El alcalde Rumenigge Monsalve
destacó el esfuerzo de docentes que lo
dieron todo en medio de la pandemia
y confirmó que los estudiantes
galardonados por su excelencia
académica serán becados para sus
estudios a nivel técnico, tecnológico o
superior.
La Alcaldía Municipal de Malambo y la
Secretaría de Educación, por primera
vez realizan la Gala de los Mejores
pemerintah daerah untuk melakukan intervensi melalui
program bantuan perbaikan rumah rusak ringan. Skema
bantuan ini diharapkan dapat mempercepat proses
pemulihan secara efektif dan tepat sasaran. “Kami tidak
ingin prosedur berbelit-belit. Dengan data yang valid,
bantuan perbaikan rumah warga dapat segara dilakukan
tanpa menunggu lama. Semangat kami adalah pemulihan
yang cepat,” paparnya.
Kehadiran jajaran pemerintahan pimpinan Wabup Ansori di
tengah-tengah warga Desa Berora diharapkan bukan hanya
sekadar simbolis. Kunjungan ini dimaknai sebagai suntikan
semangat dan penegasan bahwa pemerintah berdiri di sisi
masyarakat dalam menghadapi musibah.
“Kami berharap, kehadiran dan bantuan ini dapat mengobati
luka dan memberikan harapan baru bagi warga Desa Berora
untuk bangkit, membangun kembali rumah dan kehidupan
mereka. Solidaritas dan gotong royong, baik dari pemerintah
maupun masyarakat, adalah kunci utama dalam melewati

PROBLEM: Stopping at the line containing "La Alcaldía Municipal de Malambo y la", please repeat exactly every line from the very start of the entries, that line included, and nothing more.

EXERCISE RESULT:
El alcalde Rumenigge Monsalve
destacó el esfuerzo de docentes que lo
dieron todo en medio de la pandemia
y confirmó que los estudiantes
galardonados por su excelencia
académica serán becados para sus
estudios a nivel técnico, tecnológico o
superior.
La Alcaldía Municipal de Malambo y la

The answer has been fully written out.